What is expected: Reproduce the text of each row below word for word, leaving the pictures out of your answer.
-=-=-
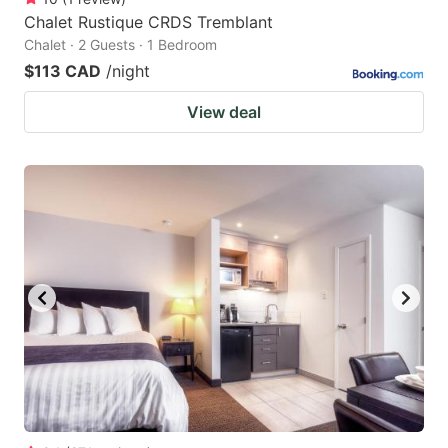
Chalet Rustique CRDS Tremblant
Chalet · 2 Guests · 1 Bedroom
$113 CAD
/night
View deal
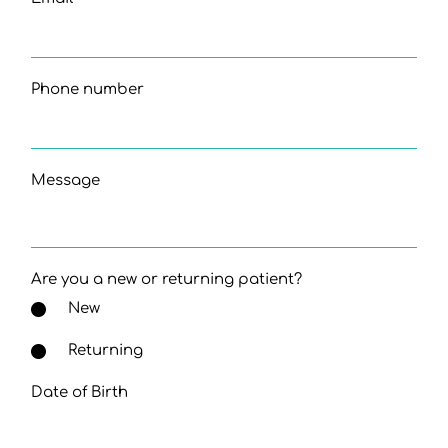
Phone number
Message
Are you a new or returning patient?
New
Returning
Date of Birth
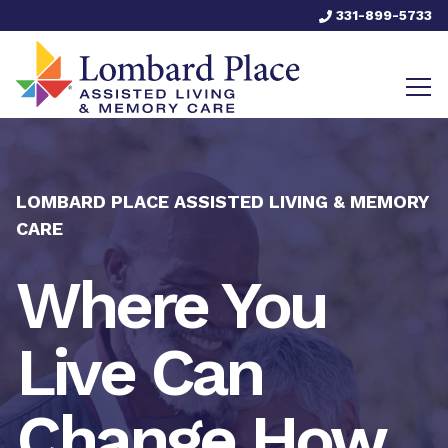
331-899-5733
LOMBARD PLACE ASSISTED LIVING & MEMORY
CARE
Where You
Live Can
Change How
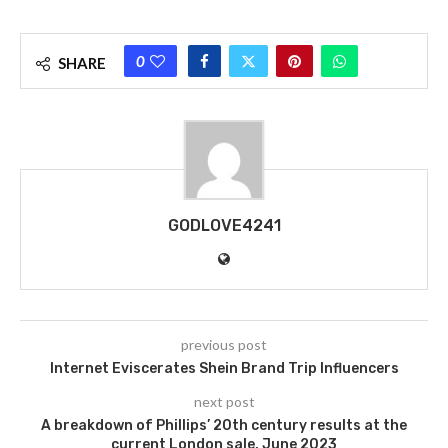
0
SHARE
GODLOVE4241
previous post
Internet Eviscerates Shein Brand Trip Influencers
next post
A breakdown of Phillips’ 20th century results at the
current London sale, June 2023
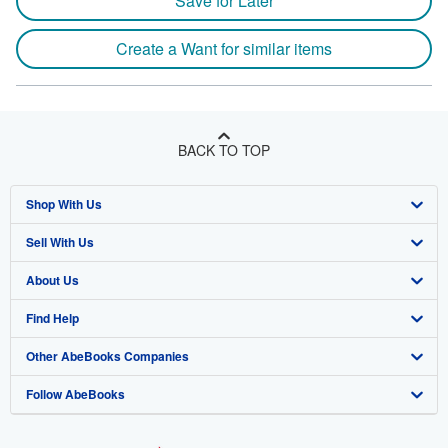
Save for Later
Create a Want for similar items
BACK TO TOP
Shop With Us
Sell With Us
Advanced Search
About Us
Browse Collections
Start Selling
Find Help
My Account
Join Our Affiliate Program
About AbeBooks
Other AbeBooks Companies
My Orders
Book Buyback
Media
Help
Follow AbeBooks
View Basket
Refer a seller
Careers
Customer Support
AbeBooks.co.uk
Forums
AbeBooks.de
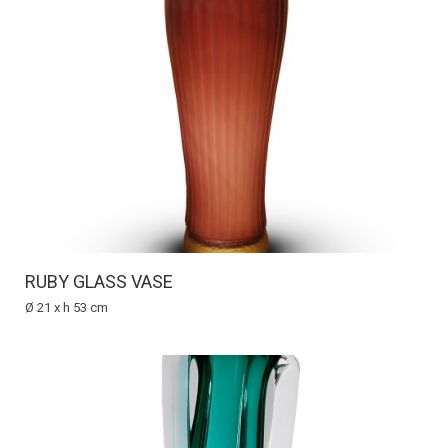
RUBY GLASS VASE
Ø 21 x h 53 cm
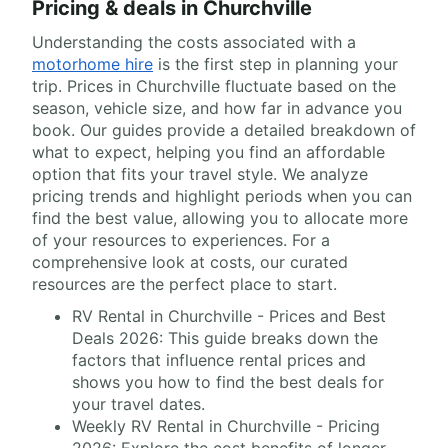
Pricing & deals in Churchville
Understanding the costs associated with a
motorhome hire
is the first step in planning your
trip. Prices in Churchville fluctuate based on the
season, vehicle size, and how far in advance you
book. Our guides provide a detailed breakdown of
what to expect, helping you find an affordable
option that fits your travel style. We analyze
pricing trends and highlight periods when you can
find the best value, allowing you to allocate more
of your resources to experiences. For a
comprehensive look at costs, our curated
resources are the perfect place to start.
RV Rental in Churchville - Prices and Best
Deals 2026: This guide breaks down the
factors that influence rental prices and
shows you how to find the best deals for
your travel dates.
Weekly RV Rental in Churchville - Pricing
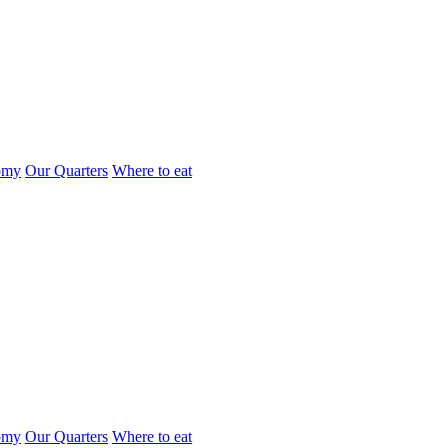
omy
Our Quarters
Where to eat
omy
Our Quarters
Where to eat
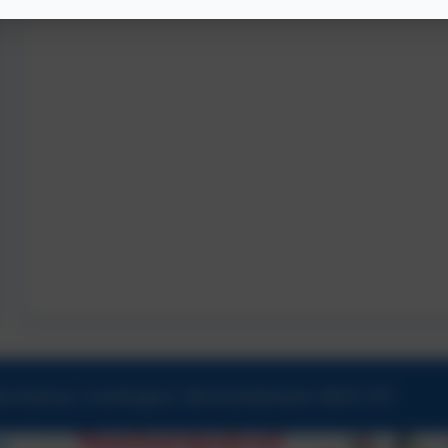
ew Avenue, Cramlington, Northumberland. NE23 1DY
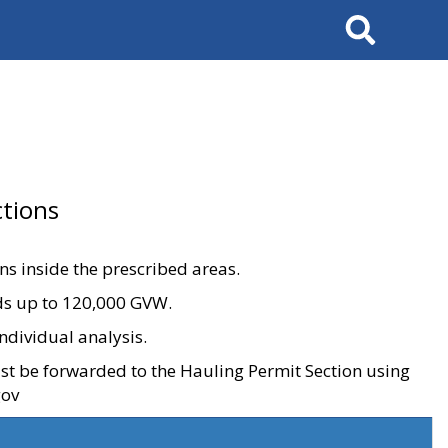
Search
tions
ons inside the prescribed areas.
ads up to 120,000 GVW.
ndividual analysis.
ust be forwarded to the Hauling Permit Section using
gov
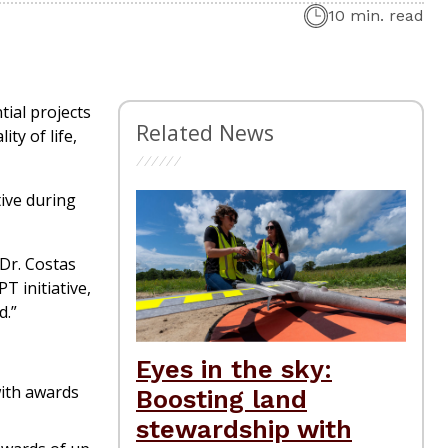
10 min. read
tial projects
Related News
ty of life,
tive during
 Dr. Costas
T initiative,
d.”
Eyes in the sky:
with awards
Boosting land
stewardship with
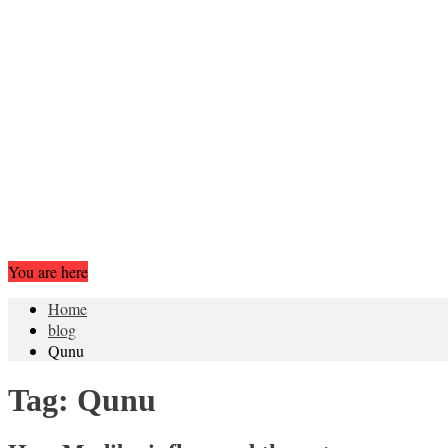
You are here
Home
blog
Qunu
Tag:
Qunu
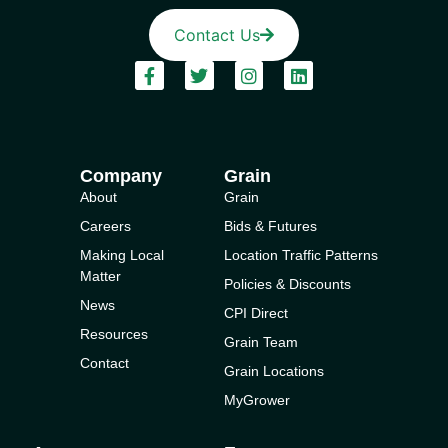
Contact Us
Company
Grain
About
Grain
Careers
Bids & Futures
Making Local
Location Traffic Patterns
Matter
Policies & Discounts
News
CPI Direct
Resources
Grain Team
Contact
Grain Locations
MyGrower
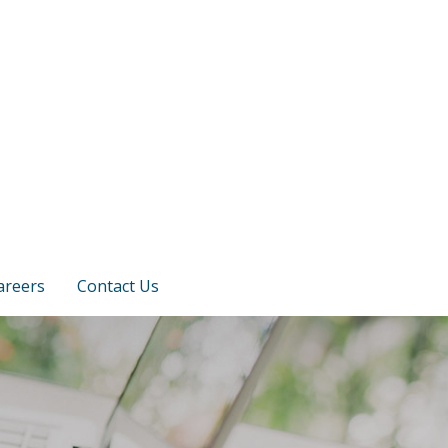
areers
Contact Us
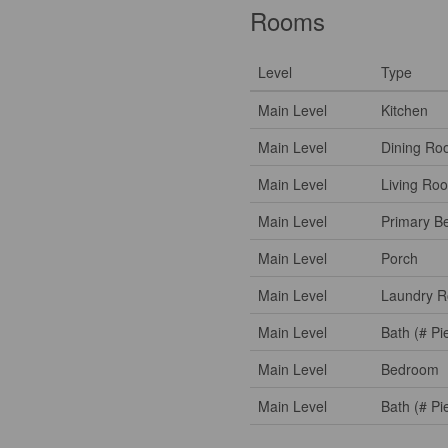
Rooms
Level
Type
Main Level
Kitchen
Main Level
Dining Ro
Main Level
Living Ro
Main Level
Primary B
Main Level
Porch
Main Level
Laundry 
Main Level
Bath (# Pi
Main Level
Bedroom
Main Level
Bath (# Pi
-=-=-
Your solution:
Chalet Rustique CRDS Tremblant
Chalet · 2 Guests · 1 Bedroom
$113 CAD
/night
View deal
Phone number
Message
Are you a new or returning patient?
New
Returning
Date of Birth
331-899-5733
LOMBARD PLACE ASSISTED LIVING & MEMORY
CARE
Where You
Live Can
Change How
0
SHARE
GODLOVE4241
previous post
Internet Eviscerates Shein Brand Trip Influencers
next post
A breakdown of Phillips’ 20th century results at the
current London sale, June 2023
Save for Later
Create a Want for similar items
BACK TO TOP
Shop With Us
Sell With Us
Advanced Search
About Us
Browse Collections
Start Selling
Find Help
My Account
Join Our Affiliate Program
About AbeBooks
Other AbeBooks Companies
My Orders
Book Buyback
Media
Help
Follow AbeBooks
View Basket
Refer a seller
Careers
Customer Support
AbeBooks.co.uk
Forums
AbeBooks.de
RUBY GLASS VASE
Ø 21 x h 53 cm
Pricing & deals in Churchville
Understanding the costs associated with a
motorhome hire
is the first step in planning your
trip. Prices in Churchville fluctuate based on the
season, vehicle size, and how far in advance you
book. Our guides provide a detailed breakdown of
what to expect, helping you find an affordable
option that fits your travel style. We analyze
pricing trends and highlight periods when you can
find the best value, allowing you to allocate more
of your resources to experiences. For a
comprehensive look at costs, our curated
resources are the perfect place to start.
RV Rental in Churchville - Prices and Best
Deals 2026: This guide breaks down the
factors that influence rental prices and
shows you how to find the best deals for
your travel dates.
Weekly RV Rental in Churchville - Pricing
omy
Our Quarters
Where to eat
omy
Our Quarters
Where to eat
ew Avenue, Cramlington, Northumberland. NE23 1DY
Search
tions
ons inside the prescribed areas.
ads up to 120,000 GVW.
ndividual analysis.
ust be forwarded to the Hauling Permit Section using
gov
10 min. read
tial projects
Related News
ty of life,
tive during
 Dr. Costas
T initiative,
d.”
Eyes in the sky:
with awards
Boosting land
stewardship with
You are here
Home
blog
Qunu
Tag:
Qunu
Contact Us
Company
Grain
About
Grain
Careers
Bids & Futures
Making Local
Location Traffic Patterns
Matter
Policies & Discounts
News
CPI Direct
Resources
Grain Team
Contact
Grain Locations
MyGrower
areers
Contact Us
Rooms
Level
Type
Main Level
Kitchen
Main Level
Dining Ro
Main Level
Living Ro
Main Level
Primary B
Main Level
Porch
Main Level
Laundry 
Main Level
Bath (# Pi
Main Level
Bedroom
Main Level
Bath (# Pi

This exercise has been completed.